If I am understanding correctly, you would like to find the gradient of $L = A \cdot B \equiv \operatorname{Trace}(X^T W)$ with respect to $W$, right? If yes, then my personal opinion stay away from chain rule. Better consider differentials and then compute your desired gradient. So, $dL = \operatorname{Trace}(X^T dW) \Rightarrow \frac{\partial L}{\partial W} = X$ (or it can be $\frac{\partial L}{\partial W^T} = X^T$ depending on the choice of layout) — user550103, Jan 10 '21 at 10:36
@user550103, thanks for the follow up. The reason chain-rule is there is because it is essential part of the neural-network (NN) back propagation. NN cascades multiple layers each contains dot, sigmoid/tanh, softmax, exp, log, etc, hence need to apply chain rule to back-track this cascade chain to get the gradients backwards through layers. — mon, Jan 10 '21 at 11:18
If you need to calculate the weights for NN without using chain rule, then see here for instance https://math.stackexchange.com/questions/2970202/a-matrix-calculus-problem-in-backpropagation-encountered-when-studying-deep-lear — user550103, Jan 10 '21 at 12:01

mon · Answer 1 · 2021-01-28T23:48:17.713

Thanks to @Reti43 for pointing to the reference. The detail math is provided by the cs231 Justin Jonson (now in Michigan University) as http://cs231n.stanford.edu/handouts/linear-backprop.pdf which is also available as Backpropagation for a Linear Layer.
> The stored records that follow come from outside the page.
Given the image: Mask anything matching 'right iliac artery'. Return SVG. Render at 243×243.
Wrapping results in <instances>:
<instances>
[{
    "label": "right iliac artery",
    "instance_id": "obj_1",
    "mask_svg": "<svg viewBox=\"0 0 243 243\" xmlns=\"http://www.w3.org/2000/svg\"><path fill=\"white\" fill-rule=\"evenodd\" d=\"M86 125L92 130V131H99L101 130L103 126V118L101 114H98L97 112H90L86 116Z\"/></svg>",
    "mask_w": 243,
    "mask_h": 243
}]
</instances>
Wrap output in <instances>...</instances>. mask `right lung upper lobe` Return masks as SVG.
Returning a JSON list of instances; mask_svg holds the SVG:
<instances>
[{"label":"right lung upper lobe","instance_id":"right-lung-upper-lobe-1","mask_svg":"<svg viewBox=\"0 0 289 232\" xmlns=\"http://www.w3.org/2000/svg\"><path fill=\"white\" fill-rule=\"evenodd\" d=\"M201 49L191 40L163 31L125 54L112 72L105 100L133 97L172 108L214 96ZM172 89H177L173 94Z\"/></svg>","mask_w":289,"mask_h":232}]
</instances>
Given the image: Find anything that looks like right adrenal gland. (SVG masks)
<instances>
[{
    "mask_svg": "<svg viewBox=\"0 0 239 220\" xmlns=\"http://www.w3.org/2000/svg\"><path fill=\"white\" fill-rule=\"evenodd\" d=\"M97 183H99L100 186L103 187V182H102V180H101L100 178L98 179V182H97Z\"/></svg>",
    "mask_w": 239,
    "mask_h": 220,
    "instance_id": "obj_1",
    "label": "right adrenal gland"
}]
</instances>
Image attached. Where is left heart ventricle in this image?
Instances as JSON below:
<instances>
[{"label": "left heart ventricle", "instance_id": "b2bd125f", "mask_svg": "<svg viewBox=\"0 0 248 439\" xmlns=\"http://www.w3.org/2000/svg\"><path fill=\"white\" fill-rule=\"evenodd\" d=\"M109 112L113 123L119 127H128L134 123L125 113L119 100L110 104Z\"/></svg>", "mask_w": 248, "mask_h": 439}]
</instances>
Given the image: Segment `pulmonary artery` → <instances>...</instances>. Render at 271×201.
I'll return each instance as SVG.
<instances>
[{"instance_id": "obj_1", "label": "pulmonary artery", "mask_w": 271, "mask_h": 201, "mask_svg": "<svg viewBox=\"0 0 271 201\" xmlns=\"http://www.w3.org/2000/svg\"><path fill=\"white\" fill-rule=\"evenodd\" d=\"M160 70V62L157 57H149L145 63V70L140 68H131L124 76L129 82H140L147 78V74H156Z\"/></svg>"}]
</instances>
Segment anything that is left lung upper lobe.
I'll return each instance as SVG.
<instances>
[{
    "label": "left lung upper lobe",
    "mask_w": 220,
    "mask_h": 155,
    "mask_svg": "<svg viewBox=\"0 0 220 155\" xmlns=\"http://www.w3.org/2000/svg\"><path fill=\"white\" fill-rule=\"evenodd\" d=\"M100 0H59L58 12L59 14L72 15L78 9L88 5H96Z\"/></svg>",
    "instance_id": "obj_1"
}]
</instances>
cs231n lecture 4 explains the idea.

The math calculation from step (5) to (6) seems to be a leap, because dot product would not be resulted from two 2D matrices, and numpy.dot would produce matrix multiplication as np.matmul, hence it would not be a dot product.

The answer in numpy function to use for mathematical dot product to produce scalar addressed a way.
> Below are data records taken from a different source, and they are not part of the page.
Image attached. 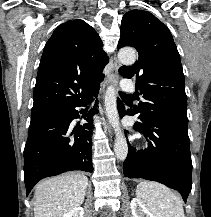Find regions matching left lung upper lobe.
<instances>
[{
	"label": "left lung upper lobe",
	"mask_w": 211,
	"mask_h": 217,
	"mask_svg": "<svg viewBox=\"0 0 211 217\" xmlns=\"http://www.w3.org/2000/svg\"><path fill=\"white\" fill-rule=\"evenodd\" d=\"M125 46L134 47L139 55L132 66L119 69L124 78L136 76V91L143 95L134 114L142 121H162L187 131L185 79L167 26L148 11L131 10L121 23L118 48Z\"/></svg>",
	"instance_id": "obj_1"
}]
</instances>
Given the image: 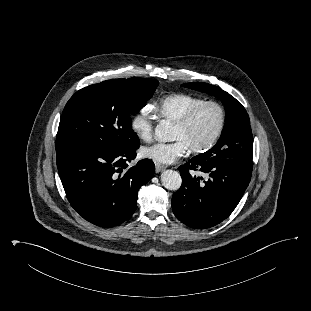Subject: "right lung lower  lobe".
I'll list each match as a JSON object with an SVG mask.
<instances>
[{
  "instance_id": "obj_1",
  "label": "right lung lower lobe",
  "mask_w": 311,
  "mask_h": 311,
  "mask_svg": "<svg viewBox=\"0 0 311 311\" xmlns=\"http://www.w3.org/2000/svg\"><path fill=\"white\" fill-rule=\"evenodd\" d=\"M138 148L122 153L86 149L56 152L67 199L80 216L94 225L109 228L133 215L138 190L150 181L155 171L149 159L126 169Z\"/></svg>"
}]
</instances>
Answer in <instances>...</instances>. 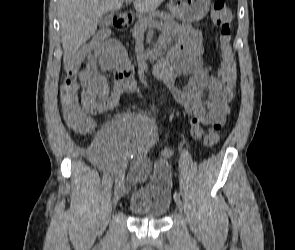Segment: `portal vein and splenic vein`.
Here are the masks:
<instances>
[{"mask_svg":"<svg viewBox=\"0 0 295 250\" xmlns=\"http://www.w3.org/2000/svg\"><path fill=\"white\" fill-rule=\"evenodd\" d=\"M132 1L133 0H126V2H128V3H131ZM143 26L145 28H147V27H159L160 26V23L158 21H152V22H150L148 24H144Z\"/></svg>","mask_w":295,"mask_h":250,"instance_id":"obj_1","label":"portal vein and splenic vein"}]
</instances>
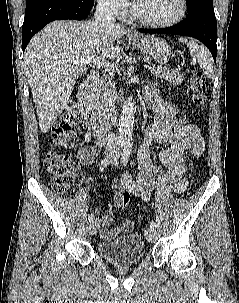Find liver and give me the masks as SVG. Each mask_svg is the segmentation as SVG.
<instances>
[{
  "instance_id": "liver-1",
  "label": "liver",
  "mask_w": 239,
  "mask_h": 303,
  "mask_svg": "<svg viewBox=\"0 0 239 303\" xmlns=\"http://www.w3.org/2000/svg\"><path fill=\"white\" fill-rule=\"evenodd\" d=\"M129 30L120 24L95 21H54L37 33L24 53L28 78L42 133L61 113L77 79L87 69L80 59L114 58V42Z\"/></svg>"
}]
</instances>
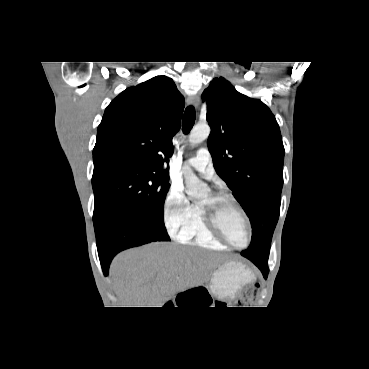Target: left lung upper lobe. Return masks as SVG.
Listing matches in <instances>:
<instances>
[{"label": "left lung upper lobe", "instance_id": "1", "mask_svg": "<svg viewBox=\"0 0 369 369\" xmlns=\"http://www.w3.org/2000/svg\"><path fill=\"white\" fill-rule=\"evenodd\" d=\"M211 127L208 149L217 174L248 215L252 240L241 255L268 262L280 212L284 147L279 125L260 100L215 78L202 94Z\"/></svg>", "mask_w": 369, "mask_h": 369}]
</instances>
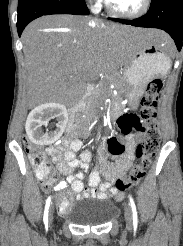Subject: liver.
<instances>
[{
  "mask_svg": "<svg viewBox=\"0 0 183 246\" xmlns=\"http://www.w3.org/2000/svg\"><path fill=\"white\" fill-rule=\"evenodd\" d=\"M135 40L172 45L162 31L105 24L100 19L48 15L34 20L22 34L30 102L79 99L85 89L83 79L123 66Z\"/></svg>",
  "mask_w": 183,
  "mask_h": 246,
  "instance_id": "1",
  "label": "liver"
}]
</instances>
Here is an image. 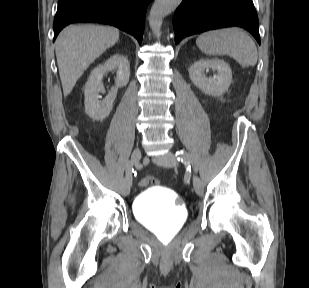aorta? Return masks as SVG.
<instances>
[{
	"label": "aorta",
	"instance_id": "aorta-1",
	"mask_svg": "<svg viewBox=\"0 0 309 288\" xmlns=\"http://www.w3.org/2000/svg\"><path fill=\"white\" fill-rule=\"evenodd\" d=\"M182 2V0H155L149 15L151 29L158 33L164 17L172 13Z\"/></svg>",
	"mask_w": 309,
	"mask_h": 288
}]
</instances>
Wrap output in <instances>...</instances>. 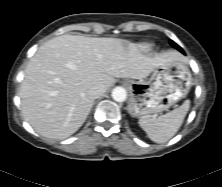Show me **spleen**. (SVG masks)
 <instances>
[{
	"label": "spleen",
	"mask_w": 222,
	"mask_h": 187,
	"mask_svg": "<svg viewBox=\"0 0 222 187\" xmlns=\"http://www.w3.org/2000/svg\"><path fill=\"white\" fill-rule=\"evenodd\" d=\"M189 107L190 101L186 100L180 107L158 118L151 116L141 117L139 119V125L152 141L156 143H165L177 133Z\"/></svg>",
	"instance_id": "obj_1"
}]
</instances>
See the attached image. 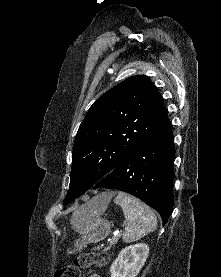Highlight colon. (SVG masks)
<instances>
[{
    "mask_svg": "<svg viewBox=\"0 0 221 277\" xmlns=\"http://www.w3.org/2000/svg\"><path fill=\"white\" fill-rule=\"evenodd\" d=\"M107 256L102 253H85L77 257L72 264L60 268L55 277H81V271L89 266H104Z\"/></svg>",
    "mask_w": 221,
    "mask_h": 277,
    "instance_id": "1",
    "label": "colon"
}]
</instances>
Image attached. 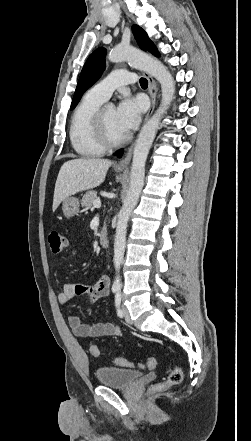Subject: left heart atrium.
<instances>
[{
    "label": "left heart atrium",
    "instance_id": "left-heart-atrium-1",
    "mask_svg": "<svg viewBox=\"0 0 251 441\" xmlns=\"http://www.w3.org/2000/svg\"><path fill=\"white\" fill-rule=\"evenodd\" d=\"M143 112V104L136 99L124 98L116 109V120L120 129L127 133L137 127Z\"/></svg>",
    "mask_w": 251,
    "mask_h": 441
}]
</instances>
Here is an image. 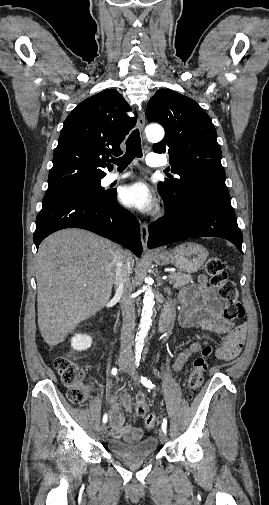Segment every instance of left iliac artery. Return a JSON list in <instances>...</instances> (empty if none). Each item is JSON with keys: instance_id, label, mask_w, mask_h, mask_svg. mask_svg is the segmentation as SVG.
Here are the masks:
<instances>
[{"instance_id": "obj_1", "label": "left iliac artery", "mask_w": 269, "mask_h": 505, "mask_svg": "<svg viewBox=\"0 0 269 505\" xmlns=\"http://www.w3.org/2000/svg\"><path fill=\"white\" fill-rule=\"evenodd\" d=\"M139 362H140V353L139 354L137 353L136 354V361H135L137 367H139ZM140 381L147 388L152 389V388L155 387V385L149 379H147L146 377L141 376L140 377ZM162 431L164 433L167 432V419L166 418H164L163 422H162Z\"/></svg>"}]
</instances>
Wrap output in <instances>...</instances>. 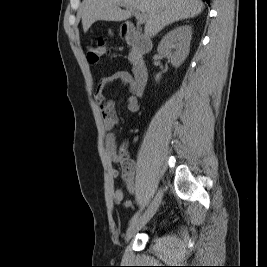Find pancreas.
I'll use <instances>...</instances> for the list:
<instances>
[{"label":"pancreas","mask_w":267,"mask_h":267,"mask_svg":"<svg viewBox=\"0 0 267 267\" xmlns=\"http://www.w3.org/2000/svg\"><path fill=\"white\" fill-rule=\"evenodd\" d=\"M138 56H139L138 50L134 48V49H131L128 59L131 63L134 64L136 60L138 59Z\"/></svg>","instance_id":"1"}]
</instances>
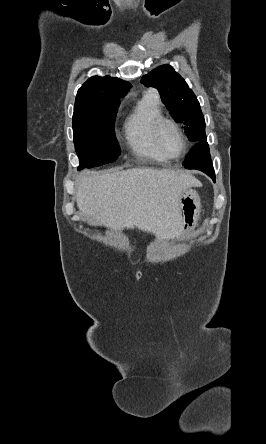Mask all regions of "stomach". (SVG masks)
I'll return each instance as SVG.
<instances>
[{"instance_id": "obj_1", "label": "stomach", "mask_w": 266, "mask_h": 444, "mask_svg": "<svg viewBox=\"0 0 266 444\" xmlns=\"http://www.w3.org/2000/svg\"><path fill=\"white\" fill-rule=\"evenodd\" d=\"M179 222L181 234L190 232L198 222L201 203L198 193L191 189H185L178 201Z\"/></svg>"}]
</instances>
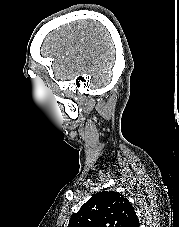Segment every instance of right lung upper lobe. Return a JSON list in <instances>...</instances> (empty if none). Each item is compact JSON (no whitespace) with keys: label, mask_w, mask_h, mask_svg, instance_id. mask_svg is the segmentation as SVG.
Listing matches in <instances>:
<instances>
[{"label":"right lung upper lobe","mask_w":179,"mask_h":227,"mask_svg":"<svg viewBox=\"0 0 179 227\" xmlns=\"http://www.w3.org/2000/svg\"><path fill=\"white\" fill-rule=\"evenodd\" d=\"M68 227H139V220L122 194L102 191L71 216Z\"/></svg>","instance_id":"obj_1"}]
</instances>
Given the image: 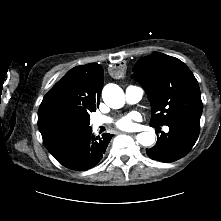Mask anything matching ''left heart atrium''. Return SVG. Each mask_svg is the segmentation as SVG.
I'll list each match as a JSON object with an SVG mask.
<instances>
[{
    "label": "left heart atrium",
    "mask_w": 221,
    "mask_h": 221,
    "mask_svg": "<svg viewBox=\"0 0 221 221\" xmlns=\"http://www.w3.org/2000/svg\"><path fill=\"white\" fill-rule=\"evenodd\" d=\"M141 120V116L137 112H130L120 116L114 120V124L121 130H133L136 127V122Z\"/></svg>",
    "instance_id": "left-heart-atrium-1"
}]
</instances>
Format of the Weight vector W

Need to note on the weights representation of W by Justin Johnson.

In Coursera ML course, Andrew Ng uses a row vector to capture weights of a node. When the number of features in input to a layer is n, the row vector size is n.
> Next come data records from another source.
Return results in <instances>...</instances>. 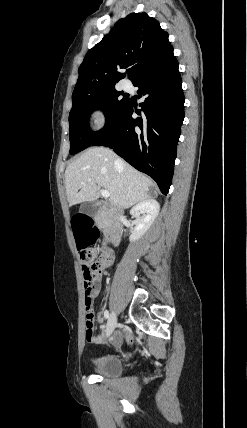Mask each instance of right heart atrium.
<instances>
[{
  "label": "right heart atrium",
  "instance_id": "d8ad5b80",
  "mask_svg": "<svg viewBox=\"0 0 247 428\" xmlns=\"http://www.w3.org/2000/svg\"><path fill=\"white\" fill-rule=\"evenodd\" d=\"M91 121L96 129H101L107 123V112L103 106H95L90 111Z\"/></svg>",
  "mask_w": 247,
  "mask_h": 428
}]
</instances>
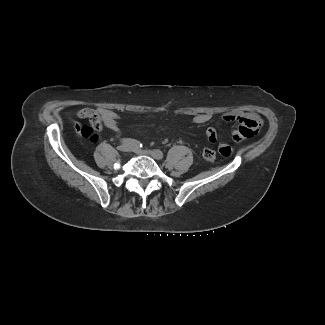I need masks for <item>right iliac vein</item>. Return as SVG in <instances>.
<instances>
[{"label": "right iliac vein", "instance_id": "right-iliac-vein-1", "mask_svg": "<svg viewBox=\"0 0 325 325\" xmlns=\"http://www.w3.org/2000/svg\"><path fill=\"white\" fill-rule=\"evenodd\" d=\"M118 150L121 152H129V151H131V148H130V146H127V145H120V146H118Z\"/></svg>", "mask_w": 325, "mask_h": 325}]
</instances>
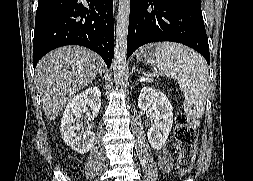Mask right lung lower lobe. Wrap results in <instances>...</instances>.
I'll list each match as a JSON object with an SVG mask.
<instances>
[{
	"mask_svg": "<svg viewBox=\"0 0 253 181\" xmlns=\"http://www.w3.org/2000/svg\"><path fill=\"white\" fill-rule=\"evenodd\" d=\"M72 44L97 52L110 67L114 52L112 0H38L33 67L47 52Z\"/></svg>",
	"mask_w": 253,
	"mask_h": 181,
	"instance_id": "obj_1",
	"label": "right lung lower lobe"
}]
</instances>
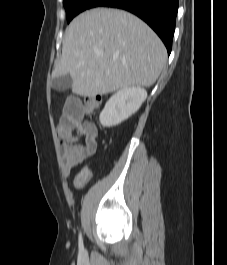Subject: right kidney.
<instances>
[{
	"instance_id": "ca27d5eb",
	"label": "right kidney",
	"mask_w": 227,
	"mask_h": 265,
	"mask_svg": "<svg viewBox=\"0 0 227 265\" xmlns=\"http://www.w3.org/2000/svg\"><path fill=\"white\" fill-rule=\"evenodd\" d=\"M147 98V92L141 87H128L117 91L105 104L100 114V123L112 127L128 119L138 111Z\"/></svg>"
}]
</instances>
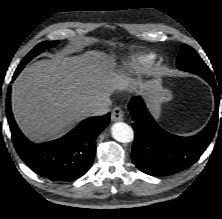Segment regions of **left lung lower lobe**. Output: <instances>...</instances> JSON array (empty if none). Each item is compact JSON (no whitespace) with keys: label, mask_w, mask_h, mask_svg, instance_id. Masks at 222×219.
Returning <instances> with one entry per match:
<instances>
[{"label":"left lung lower lobe","mask_w":222,"mask_h":219,"mask_svg":"<svg viewBox=\"0 0 222 219\" xmlns=\"http://www.w3.org/2000/svg\"><path fill=\"white\" fill-rule=\"evenodd\" d=\"M195 74L212 86L216 100L210 122L197 135L180 137L166 132L154 121L141 97L136 96L130 101L135 131L132 161L142 172L151 176H167L185 170L200 158L211 142L218 125L219 100L222 97L212 72Z\"/></svg>","instance_id":"1"}]
</instances>
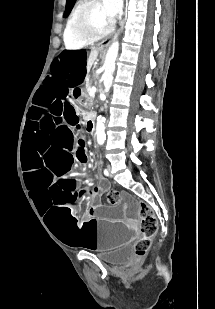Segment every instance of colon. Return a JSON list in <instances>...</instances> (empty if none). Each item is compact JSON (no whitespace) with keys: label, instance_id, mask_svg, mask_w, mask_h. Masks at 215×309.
Wrapping results in <instances>:
<instances>
[{"label":"colon","instance_id":"colon-1","mask_svg":"<svg viewBox=\"0 0 215 309\" xmlns=\"http://www.w3.org/2000/svg\"><path fill=\"white\" fill-rule=\"evenodd\" d=\"M107 201L111 205H116L119 202V194L117 191H110L107 194ZM141 228L143 236L134 243V254L136 256H143L150 247L152 236L157 231L156 219L152 214L150 207H143L140 210Z\"/></svg>","mask_w":215,"mask_h":309}]
</instances>
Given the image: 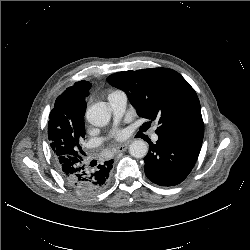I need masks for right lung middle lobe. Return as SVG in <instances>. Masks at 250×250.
Segmentation results:
<instances>
[{
    "mask_svg": "<svg viewBox=\"0 0 250 250\" xmlns=\"http://www.w3.org/2000/svg\"><path fill=\"white\" fill-rule=\"evenodd\" d=\"M57 123L48 122V138L55 160L61 156L81 158V142L85 137L84 122L75 129L56 127Z\"/></svg>",
    "mask_w": 250,
    "mask_h": 250,
    "instance_id": "1",
    "label": "right lung middle lobe"
}]
</instances>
Justin Johnson uses a row vector to represent a layer size, the number of nodes in a layer. Hence if there are m nodes in a layer, the row vector size is m.

Hence the weight matrix for Andrew Ng is m x n meaning m rows of weight vectors, each of which are weights for n features for a specific node.

The weight matrix for Justin Johnson is n x m meaning n rows of weight vectors, each of which are weights for m nodes in a layer, per feature.

I suppose Justin Johnson regards layer is a function whereas Andrew Ng regards node is a function.

As I studied Andrew Ng's ML course first, I am using weight vector per node approach which results in W as m x n matrix. My confusion came from applying W = m x n to Justin Jhonson's paper.

Understanding

My understanding by reading through the Justin Johnson's paper is below.

Dimension analysis

First frame the dimensions/shapes of the gradients.

Derive the gradient

Using the simple one input record X shape(d,), derive the dL/dX and extend it to two dimensional input X shape(n, d) resulting in dL/dY @ W. This is different from dL/dy @ W.T in the Justin Johnson's paper, because of the difference of the weight matrix W representation.

If something incorrect, very much appreciate any feedbacks.